Il Comune della Spezia ha infatti ricevuto tra ieri e oggi due comunicazioni ufficiali da parte della Soprintendenza ligure, due atti che sanciscono di fatto la pace tra l'amministrazione comunale spezzina e gli uffici del ministero per i Beni e le attività culturali, al termine di una lotta combattuta a suon di sospensive e ricorsi iniziata il 17 giugno 2013 e durata ben 991 giorni.
Da Genova è giunta ieri l'ok alla richiesta di revisione della sospensiva che le scorse settimane aveva imposto lo stop all'interno dell'intero perimetro del cantiere. Un provvedimento che è stato, per modo di dire, "impugnato" da Palazzo Civico, che, chiarita la sua posizione riguardo alla misura specifica, ne ha ottenuto la cancellazione.

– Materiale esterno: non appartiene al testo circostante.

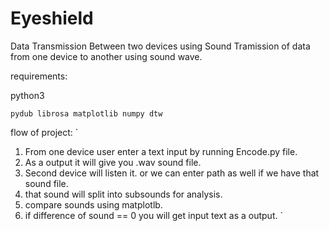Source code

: # Eyeshield
Data Transmission Between two devices using Sound
Tramission of data from one device to another using sound wave.

requirements:

python3

`
pydub
librosa
matplotlib
numpy
dtw
`

flow of project:
`  
1. From one device user enter a text input by running Encode.py file.
2. As a output it will give you .wav sound file.
3. Second device will listen it. or we can enter path as well if we have that sound file.
4. that sound will split into subsounds for analysis.
5. compare sounds using matplotlb.
6. if difference of sound == 0 you will get input text as a output.
`
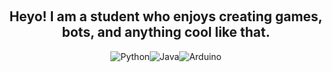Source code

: <p align="center">
    <br>
    <a></a>
    <h2 align = "center">Heyo! I am a student who enjoys creating games, bots, and anything cool like that. </a></h2>
</p>
<p align="center">
<img alt="Python" src="https://img.shields.io/badge/python-7289da.svg?style=for-the-badge&logo=python&logoColor=white"/><img alt="Java" src="https://img.shields.io/badge/javascript-%23323330.svg?style=for-the-badge&logo=javascript&logoColor=%23F7DF1E"/><img alt="Arduino" src="https://img.shields.io/badge/arduino-%23323330.svg?style=for-the-badge&logo=arduino&logoColor=%008184"/>
</p>
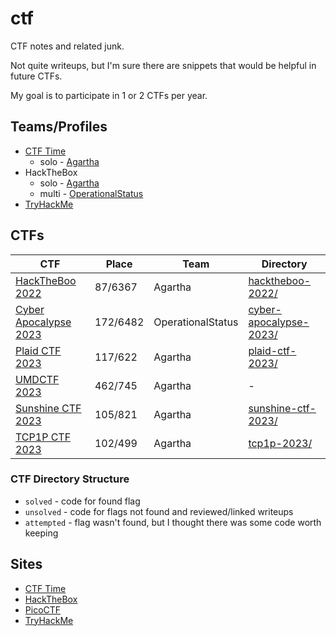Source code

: # ctf

CTF notes and related junk.

Not quite writeups, but I'm sure there are snippets that would be helpful in future CTFs.

My goal is to participate in 1 or 2 CTFs per year.

## Teams/Profiles

- [CTF Time](https://ctftime.org/user/136801)
  - solo - [Agartha](https://ctftime.org/team/222222)
- HackTheBox
  - solo - [Agartha](https://ctf.hackthebox.com/team/overview/67701)
  - multi - [OperationalStatus](https://ctf.hackthebox.com/team/overview/50732)
- [TryHackMe](https://tryhackme.com/p/barrettotte)

## CTFs

| CTF                                                     | Place    | Team              | Directory |
| ------------------------------------------------------- | -------- | ----------------- | --------- |
| [HackTheBoo 2022](https://ctftime.org/event/1788)       | 87/6367  | Agartha           | [hacktheboo-2022/](hacktheboo-2022/) |
| [Cyber Apocalypse 2023](https://ctftime.org/event/1889) | 172/6482 | OperationalStatus | [cyber-apocalypse-2023/](cyber-apocalypse-2023/) |
| [Plaid CTF 2023](https://ctftime.org/event/1770)        | 117/622  | Agartha           | [plaid-ctf-2023/](plaid-ctf-2023/) |
| [UMDCTF 2023](https://ctftime.org/event/1949)           | 462/745  | Agartha           | - |
| [Sunshine CTF 2023](https://ctftime.org/event/2079)     | 105/821  | Agartha           | [sunshine-ctf-2023/](sunshine-ctf-2023/) |
| [TCP1P CTF 2023](https://ctftime.org/event/2001)        | 102/499  | Agartha           | [tcp1p-2023/](tcp1p-2023/) |

### CTF Directory Structure

- `solved` - code for found flag
- `unsolved` - code for flags not found and reviewed/linked writeups
- `attempted` - flag wasn't found, but I thought there was some code worth keeping

## Sites

- [CTF Time](https://ctftime.org/)
- [HackTheBox](https://app.hackthebox.com/home)
- [PicoCTF](https://picoctf.org/)
- [TryHackMe](https://tryhackme.com/)
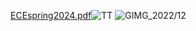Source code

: [ECEspring2024.pdf](https://anuragpaul0.github.io/One/ECEspring2024.pdf#zoom=150,50,130)![TT](https://github.com/AnuragPaul0/One/assets/88148165/011f2bed-3c3e-4163-aa30-458e8b50730d)
![GIMG_2022/12](https://github.com/AnuragPaul0/One/assets/88148165/b3c71d85-bed7-41e6-beae-922623f7e224)
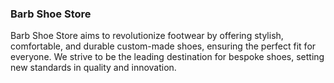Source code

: ### Barb Shoe Store

Barb Shoe Store aims to revolutionize footwear by offering stylish, comfortable, and durable custom-made shoes, ensuring the perfect fit for everyone. We strive to be the leading destination for bespoke shoes, setting new standards in quality and innovation.
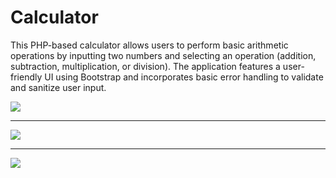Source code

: # Calculator

This PHP-based calculator allows users to perform basic arithmetic operations by inputting two numbers and selecting an operation (addition, subtraction, multiplication, or division). The application features a user-friendly UI using Bootstrap and incorporates basic error handling to validate and sanitize user input.

![](https://i.imgur.com/mm5qeRG.png)


------------


![](https://i.imgur.com/0dF8j6q.png)

------------


![](https://i.imgur.com/64AM8mb.png)
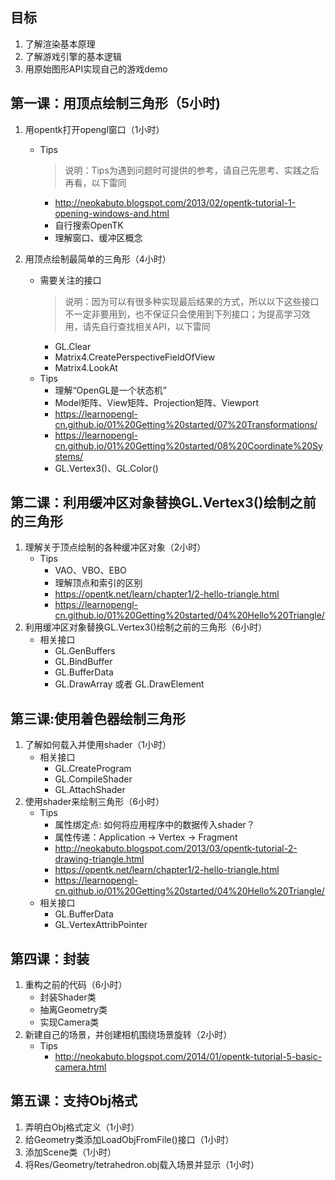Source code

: ## 目标
1. 了解渲染基本原理 
2. 了解游戏引擎的基本逻辑
3. 用原始图形API实现自己的游戏demo 


## 第一课：用顶点绘制三角形（5小时)
1. 用opentk打开opengl窗口（1小时）
    - Tips
        > 说明：Tips为遇到问题时可提供的参考，请自己先思考、实践之后再看，以下雷同
        - http://neokabuto.blogspot.com/2013/02/opentk-tutorial-1-opening-windows-and.html
        - 自行搜索OpenTK
        - 理解窗口、缓冲区概念

2. 用顶点绘制最简单的三角形（4小时）
    - 需要关注的接口
        > 说明：因为可以有很多种实现最后结果的方式，所以以下这些接口不一定非要用到，也不保证只会使用到下列接口；为提高学习效用，请先自行查找相关API，以下雷同
        - GL.Clear
        - Matrix4.CreatePerspectiveFieldOfView
        - Matrix4.LookAt
    - Tips
        - 理解“OpenGL是一个状态机”
        - Model矩阵、View矩阵、Projection矩阵、Viewport
        - https://learnopengl-cn.github.io/01%20Getting%20started/07%20Transformations/
        - https://learnopengl-cn.github.io/01%20Getting%20started/08%20Coordinate%20Systems/
        - GL.Vertex3()、GL.Color()

## 第二课：利用缓冲区对象替换GL.Vertex3()绘制之前的三角形
1. 理解关于顶点绘制的各种缓冲区对象（2小时）
    - Tips
        - VAO、VBO、EBO
        - 理解顶点和索引的区别
        - https://opentk.net/learn/chapter1/2-hello-triangle.html
        - https://learnopengl-cn.github.io/01%20Getting%20started/04%20Hello%20Triangle/
2. 利用缓冲区对象替换GL.Vertex3()绘制之前的三角形（6小时）
    - 相关接口
        - GL.GenBuffers
        - GL.BindBuffer
        - GL.BufferData
        - GL.DrawArray 或者 GL.DrawElement


## 第三课:使用着色器绘制三角形
1. 了解如何载入并使用shader（1小时）
    - 相关接口
        - GL.CreateProgram
        - GL.CompileShader
        - GL.AttachShader
2. 使用shader来绘制三角形（6小时）
    - Tips
        - 属性绑定点: 如何将应用程序中的数据传入shader？
        - 属性传递：Application -> Vertex -> Fragment
        - http://neokabuto.blogspot.com/2013/03/opentk-tutorial-2-drawing-triangle.html
        - https://opentk.net/learn/chapter1/2-hello-triangle.html
        - https://learnopengl-cn.github.io/01%20Getting%20started/04%20Hello%20Triangle/
    - 相关接口
        - GL.BufferData
        - GL.VertexAttribPointer

## 第四课：封装
1. 重构之前的代码（6小时）
    - 封装Shader类
    - 抽离Geometry类
    - 实现Camera类
2. 新建自己的场景，并创建相机围绕场景旋转（2小时）
    - Tips
        - http://neokabuto.blogspot.com/2014/01/opentk-tutorial-5-basic-camera.html

## 第五课：支持Obj格式
1. 弄明白Obj格式定义（1小时）
1. 给Geometry类添加LoadObjFromFile()接口（1小时）
2. 添加Scene类（1小时）
3. 将Res/Geometry/tetrahedron.obj载入场景并显示（1小时）
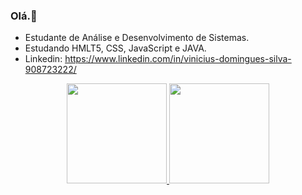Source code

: ### Olá.👋

- Estudante de Análise e Desenvolvimento de Sistemas.
- Estudando HMLT5, CSS, JavaScript e JAVA.
- Linkedin: https://www.linkedin.com/in/vinicius-domingues-silva-908723222/

<div align="center">
  <a href="https://github.com/ViniciusDSS">
  <img height="160em" src="https://github-readme-stats.vercel.app/api?username=ViniciusDSS&show_icons=false&theme=tokyonight&include_all_commits=true&count_private=true"/>
  <img height="160em" src="https://github-readme-stats.vercel.app/api/top-langs/?username=ViniciusDSS&layout=compact&langs_count=7&theme=tokyonight"/>
</div>
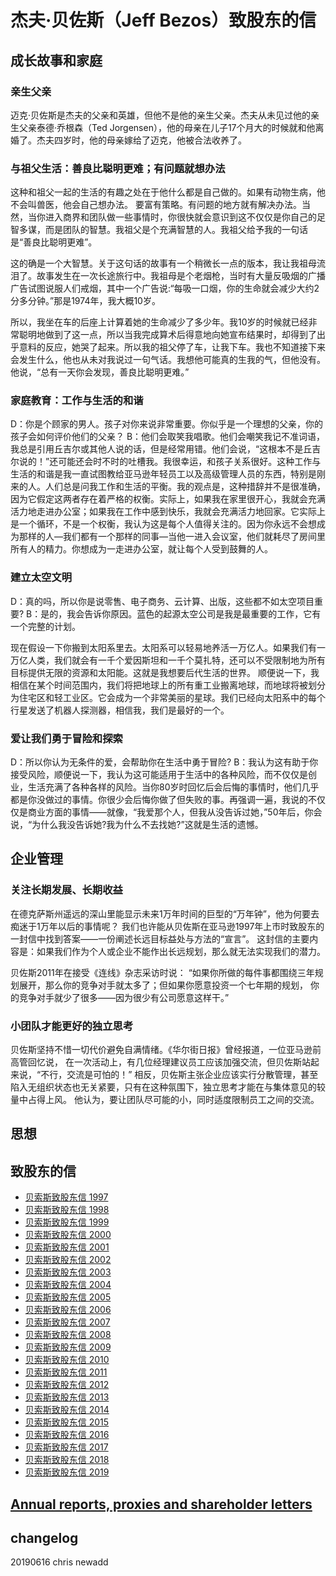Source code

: # 杰夫·贝佐斯（Jeff Bezos）致股东的信

## 成长故事和家庭
### 亲生父亲
迈克·贝佐斯是杰夫的父亲和英雄，但他不是他的亲生父亲。杰夫从未见过他的亲生父亲泰德·乔根森（Ted Jorgensen），他的母亲在儿子17个月大的时候就和他离婚了。杰夫四岁时，他的母亲嫁给了迈克，他被合法收养了。

### 与祖父生活：善良比聪明更难；有问题就想办法
这种和祖父一起的生活的有趣之处在于他什么都是自己做的。如果有动物生病，他不会叫兽医，他会自己想办法。
要富有策略。有问题的地方就有解决办法。当然，当你进入商界和团队做一些事情时，你很快就会意识到这不仅仅是你自己的足智多谋，而是团队的智慧。我祖父是个充满智慧的人。我祖父给予我的一句话是“善良比聪明更难”。

这的确是一个大智慧。关于这句话的故事有一个稍微长一点的版本，我让我祖母流泪了。故事发生在一次长途旅行中。我祖母是个老烟枪，当时有大量反吸烟的广播广告试图说服人们戒烟，其中一个广告说:“每吸一口烟，你的生命就会减少大约2分多分钟。”那是1974年，我大概10岁。

所以，我坐在车的后座上计算着她的生命减少了多少年。我10岁的时候就已经非常聪明地做到了这一点，所以当我完成算术后得意地向她宣布结果时，却得到了出乎意料的反应，她哭了起来。所以我的祖父停了车，让我下车。我也不知道接下来会发生什么，他也从未对我说过一句气话。我想他可能真的生我的气，但他没有。他说，“总有一天你会发现，善良比聪明更难。”

### 家庭教育：工作与生活的和谐
D：你是个顾家的男人。孩子对你来说非常重要。你似乎是一个理想的父亲，你的孩子会如何评价他们的父亲？
B：他们会取笑我唱歌。他们会嘲笑我记不准词语，我总是引用丘吉尔或其他人说的话，但是经常用错。他们会说，“这根本不是丘吉尔说的！”还可能还会时不时的吐槽我。我很幸运，和孩子关系很好。这种工作与生活的和谐是我一直试图教给亚马逊年轻员工以及高级管理人员的东西，特别是刚来的人。人们总是问我工作和生活的平衡。我的观点是，这种措辞并不是很准确，因为它假定这两者存在着严格的权衡。实际上，如果我在家里很开心，我就会充满活力地走进办公室；如果我在工作中感到快乐，我就会充满活力地回家。它实际上是一个循环，不是一个权衡，我认为这是每个人值得关注的。因为你永远不会想成为那样的人—我们都有一个那样的同事—当他一进入会议室，他们就耗尽了房间里所有人的精力。你想成为一走进办公室，就让每个人受到鼓舞的人。

### 建立太空文明
D：真的吗，所以你是说零售、电子商务、云计算、出版，这些都不如太空项目重要?
B：是的，我会告诉你原因。蓝色的起源太空公司是我是最重要的工作，它有一个完整的计划。

现在假设一下你搬到太阳系里去。太阳系可以轻易地养活一万亿人。如果我们有一万亿人类，我们就会有一千个爱因斯坦和一千个莫扎特，还可以不受限制地为所有目标提供无限的资源和太阳能。这就是我想要后代生活的世界。
顺便说一下，我相信在某个时间范围内，我们将把地球上的所有重工业搬离地球，而地球将被划分为住宅区和轻工业区。它会成为一个非常美丽的星球。我们已经向太阳系中的每个行星发送了机器人探测器，相信我，我们是最好的一个。

### 爱让我们勇于冒险和探索
D：所以你认为无条件的爱，会帮助你在生活中勇于冒险?
B：我认为这有助于你接受风险，顺便说一下，我认为这可能适用于生活中的各种风险，而不仅仅是创业，生活充满了各种各样的风险。当你80岁时回忆后会后悔的事情时，他们几乎都是你没做过的事情。你很少会后悔你做了但失败的事。再强调一遍，我说的不仅仅是商业方面的事情——就像，“我爱那个人，但我从没告诉过她，”50年后，你会说，“为什么我没告诉她?我为什么不去找她?”这就是生活的遗憾。

## 企业管理
### 关注长期发展、长期收益
在德克萨斯州遥远的深山里能显示未来1万年时间的巨型的“万年钟”，他为何要去痴迷于1万年以后的事情呢？
我们也许能从贝佐斯在亚马逊1997年上市时致股东的一封信中找到答案——一份阐述长远目标益处与方法的“宣言”。
这封信的主要内容是：如果我们作为个人或企业不能作出长远规划，那么就无法实现我们的潜力。 

贝佐斯2011年在接受《连线》杂志采访时说：
“如果你所做的每件事都围绕三年规划展开，那么你的竞争对手就太多了；但如果你愿意投资一个七年期的规划，
你的竞争对手就少了很多——因为很少有公司愿意这样干。”

### 小团队才能更好的独立思考
贝佐斯坚持不惜一切代价避免自满情绪。《华尔街日报》曾经报道，一位亚马逊前高管回忆说，
在一次活动上，有几位经理建议员工应该加强交流，但贝佐斯站起来说，“不行，交流是可怕的！” 
相反，贝佐斯主张企业应该实行分散管理，甚至陷入无组织状态也无关紧要，只有在这种氛围下，独立思考才能在与集体意见的较量中占得上风。
他认为，要让团队尽可能的小，同时适度限制员工之间的交流。

## 思想
### 

## 致股东的信
* [贝索斯致股东信 1997](https://xueqiu.com/8689584849/21666424)
* [贝索斯致股东信 1998](https://xueqiu.com/8689584849/21669066)
* [贝索斯致股东信 1999](https://xueqiu.com/8689584849/21673883)
* [贝索斯致股东信 2000](https://xueqiu.com/8689584849/21679137)
* [贝索斯致股东信 2001](https://xueqiu.com/8689584849/21683868)
* [贝索斯致股东信 2002](https://xueqiu.com/8689584849/21688064)
* [贝索斯致股东信 2003](https://xueqiu.com/5208862748/113455264)
* [贝索斯致股东信 2004](https://xueqiu.com/5208862748/113455300)
* [贝索斯致股东信 2005](https://xueqiu.com/8689584849/21706358)
* [贝索斯致股东信 2006](https://xueqiu.com/8689584849/21710488)
* [贝索斯致股东信 2007](https://xueqiu.com/8689584849/21718155)
* [贝索斯致股东信 2008](https://xueqiu.com/8689584849/21726338)
* [贝索斯致股东信 2009](https://xueqiu.com/8689584849/21733294)
* [贝索斯致股东信 2010](https://xueqiu.com/8689584849/21740911)
* [贝索斯致股东信 2011](https://xueqiu.com/8689584849/21748113)
* [贝索斯致股东信 2012](https://xueqiu.com/5208862748/113456018)
* [贝索斯致股东信 2013](https://xueqiu.com/5208862748/113456169)
* [贝索斯致股东信 2014](https://xueqiu.com/2530927005/73237077)
* [贝索斯致股东信 2015](https://xueqiu.com/8112137696/107690341)
* [贝索斯致股东信 2016](https://xueqiu.com/8112137696/107584817)
* [贝索斯致股东信 2017](https://www.sohu.com/a/134446197_268656)
* [贝索斯致股东信 2018](https://xueqiu.com/8112137696/125218924)
* [贝索斯致股东信 2019](https://xueqiu.com/4216430733/125283051)

## [Annual reports, proxies and shareholder letters](https://ir.aboutamazon.com/annual-reports?c=97664&p=irol-reportsannual)

## changelog
20190616 chris newadd



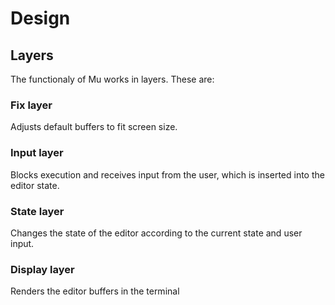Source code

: Design
===

Layers
---
The functionaly of Mu works in layers. These are:

### Fix layer
Adjusts default buffers to fit screen size.

### Input layer
Blocks execution and receives input from the user, which is 
inserted into the editor state.

### State layer
Changes the state of the editor according to the current state
and user input.

### Display layer
Renders the editor buffers in the terminal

L'altra comunicazione, il cui contenuto va in parallelo con il permesso di riprendere l'intervento, è giunta dalla Soprintendenza per i beni architettonici e paesaggistici, che ha valutato e accettato, con il benestare dei vertici romani, la variante al progetto presentata dal Comune in accordo con l'equipe del progettista Giannantonio Vannetti e con l'artista Daniel Buren. Nel documento l'ente di tutela sottolinea la richiesta del rispetto di una prescrizione, in vero già contenuta nell'ultima versione del progetto, ovvero che la parte centrale della piazza rimanga sopraelevata rispetto ai resti emersi nel corso degli scavi, che verranno preservati ma coperti, garantendone così la conservazione.
Come anticipato da CDS la depressione dell'anfiteatro, pensato dagli architetti per ricordare il Teatro Politeama che sorgeva proprio in quel punto, sarà meno profonda di quanto previsto inizialmente di circa un metro: il dislivello rispetto al livello stradale sarà di 40 centimetri, ma l'effetto "conca" sarà recuperato realizzando lungo il perimetro uno scalino sopra terra alto altri 40 centimetri.
Per il resto le variazioni saranno pressoché nulle, eccenzion fatta per la piantumazione di otto ulteriori magnolie alte sette metri, per rispondere alla richiesta della Soprintendenza di compensare l'abbattimento dei pini in fatto di volume delle chiome. Una scelta di cui sinceramente facciamo fatica a comprendere il principio, visto che Tar e Consiglio di Stato avevano considerato il filare dei dieci pini un elemento avulso dal progetto originario, e che l'assenza di piante ad alto fusto era stata valutata da tutti, compresi gli oppositori del progetto, una caratteristica positiva della nuova piazza, garantendo la possibilità di osservare il proscenio dei palazzi ottocenteschi a tutto tondo. Ma l'importante, lo sanno bene i residenti e i commercianti della zona, non è più capire chi abbia ragione e chi no, ma arrivare alla fine di questa vicenda che esemplifica tutto il peggio della macchina statale italiana.
Le otto magnolie - essenza che era già presente nel progetto iniziale sui lati corti della piazza - saranno collocate a corona dell'anfiteatro, in linea con le quattro previste lato arsenale e lato prefettura.
Sparisce, infine, la richiesta della Soprintendenza di marcare con siepi o pavimentazioni differenti, il perimetro del Politeama: al suo posto ci saranno totem informativi che ne ricorderanno la storia.
I portali e obelischi di Buren saranno al loro posto, nella parte centrale dell'area, e non ci saranno variazioni nemmeno sul fronte della viabilità, che resta per il momento il punto più critico del progetto.

Rimangono in corso le verifiche sulla fragilità di una parte delle lastre di travertino collocate e andate in frantumi nel giro di pochi mesi. Il Comune è alla ricerca dei responsabili (fornitore, responsabile dei lavori o ditta edile) e promette che a risponderne, anche in termini economici, sarà chi ha commesso errori.